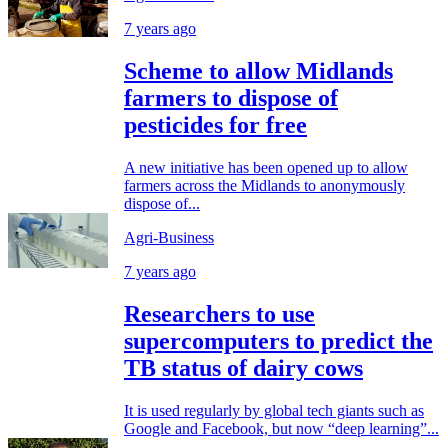
7 years ago
Scheme to allow Midlands
farmers to dispose of
pesticides for free
A new initiative has been opened up to allow
farmers across the Midlands to anonymously
dispose of...
Agri-Business
7 years ago
Researchers to use
supercomputers to predict the
TB status of dairy cows
It is used regularly by global tech giants such as
Google and Facebook, but now “deep learning”...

· · · ·

What the exercise asks.
In your copy, leave out the pictures and reproduce the material above exactly.

Worked solution.
7 years ago
Scheme to allow Midlands
farmers to dispose of
pesticides for free
A new initiative has been opened up to allow
farmers across the Midlands to anonymously
dispose of...
Agri-Business
7 years ago
Researchers to use
supercomputers to predict the
TB status of dairy cows
It is used regularly by global tech giants such as
Google and Facebook, but now “deep learning”...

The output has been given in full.